The center is able to accomplish this goal through the tireless work of selfless volunteers like Emily.
“Anything that they need, I take care of and I manage,” she said.
Emily graduated from Southington Schools and now goes to Kent State Trumbull. Despite having a full-time class schedule, she dedicates several hours a day, seven days a week to the Camelot Center.
She does everything from taking care of all the horses to maintaining the grounds. Emily also spends a lot of time with the riders, many of whom are children.
Helping kids is her favorite part.
“I really love the horses but I really love all the kids and getting to see their smiling faces every day,” Emily said.
A lot of the riders at Camelot are people with physical, mental or emotional challenges. Emily said giving them a few hours of joy makes it all worthwhile.

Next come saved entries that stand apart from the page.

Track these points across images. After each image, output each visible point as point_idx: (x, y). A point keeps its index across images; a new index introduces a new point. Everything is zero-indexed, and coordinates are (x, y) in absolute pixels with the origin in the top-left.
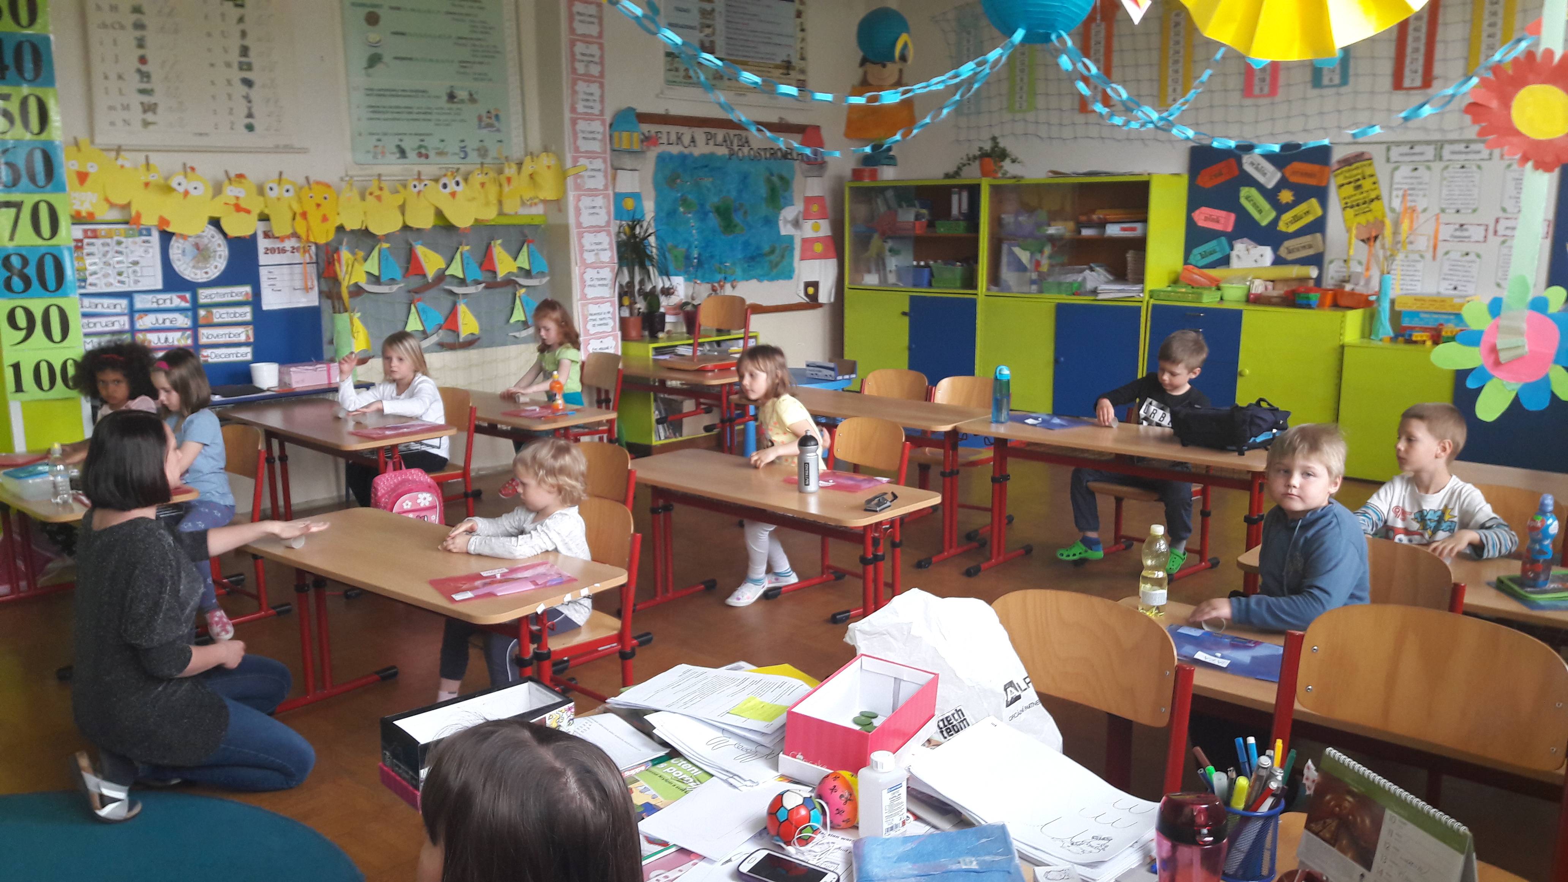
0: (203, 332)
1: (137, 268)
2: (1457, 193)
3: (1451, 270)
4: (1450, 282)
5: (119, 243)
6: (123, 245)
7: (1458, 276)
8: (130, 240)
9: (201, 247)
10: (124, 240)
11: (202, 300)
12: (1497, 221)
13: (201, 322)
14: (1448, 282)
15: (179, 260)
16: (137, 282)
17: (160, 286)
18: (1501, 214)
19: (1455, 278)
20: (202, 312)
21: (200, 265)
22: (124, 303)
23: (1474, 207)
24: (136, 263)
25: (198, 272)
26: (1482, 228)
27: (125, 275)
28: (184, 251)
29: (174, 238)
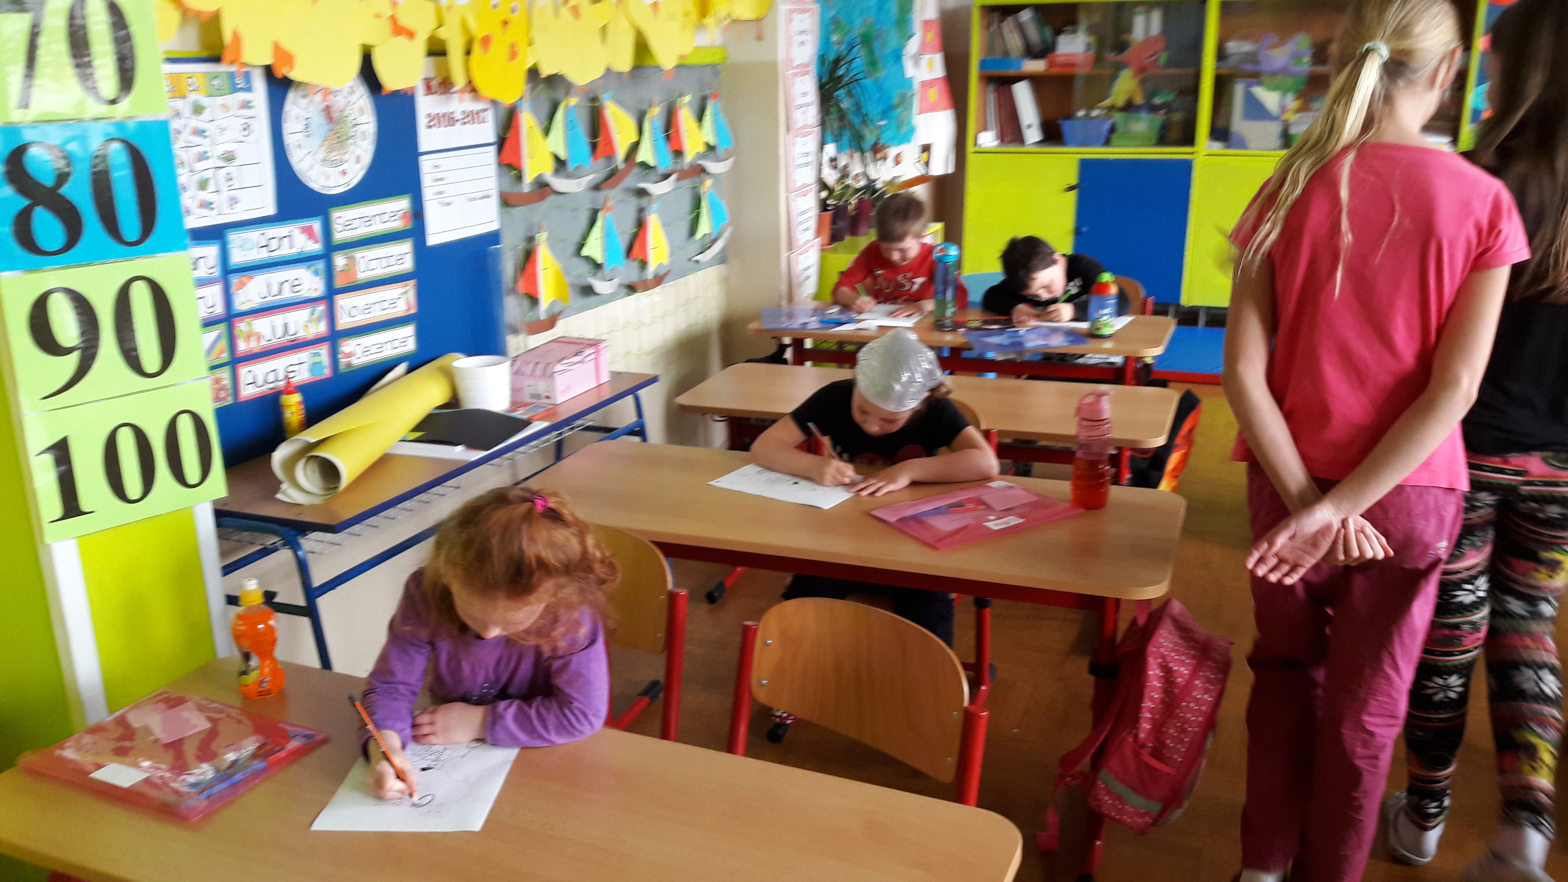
0: (343, 302)
1: (231, 169)
5: (198, 110)
6: (206, 115)
8: (220, 100)
9: (336, 115)
10: (205, 101)
11: (340, 235)
13: (339, 283)
15: (299, 146)
16: (233, 201)
17: (270, 209)
20: (340, 261)
21: (334, 155)
22: (211, 251)
24: (229, 157)
25: (331, 171)
27: (212, 187)
28: (307, 126)
29: (291, 96)
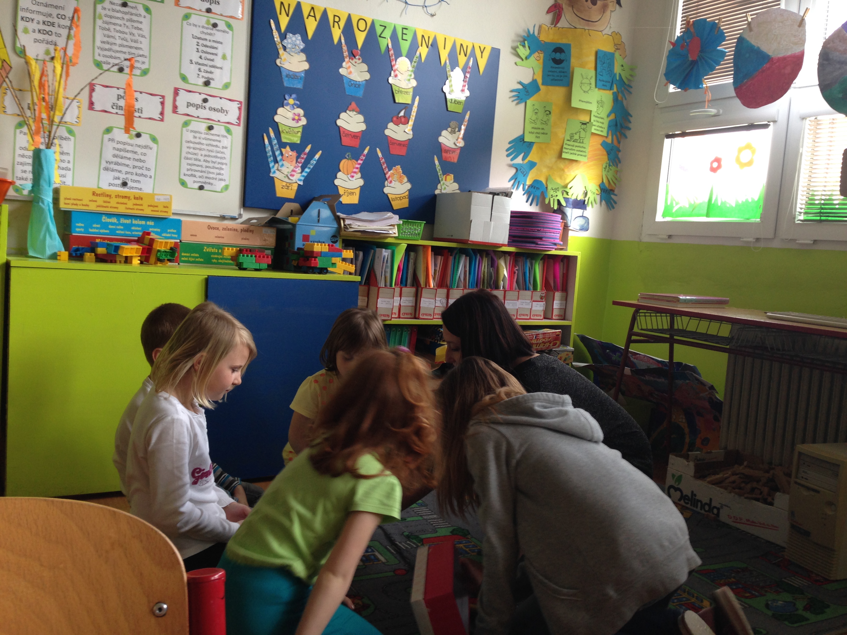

“It’s so important because they don’t get to experience things like this often so me being able to help them with that is just — it’s awesome.”
The 18-year-old has been riding since she was 7 and volunteering since she was 10.
Her boyfriend, Logan Rhodes, also helps out at Camelot and said Emily sets a great example for everyone.
“She’s here every day, you know? Hours and hours. She’s always the first one here and the last one to leave, and takes care of these horses like they’re her own. All the time, hard work. She’s always here. She loves it here and it’s just awesome to have someone like that in my life to take care of these horses, so I know she’s always going to be there for me.”
Emily said all the work put in at Camelot to help people in need is a complete team effort.
“There’s just a lot of volunteers that put in a lot of hard work and that makes a big difference.”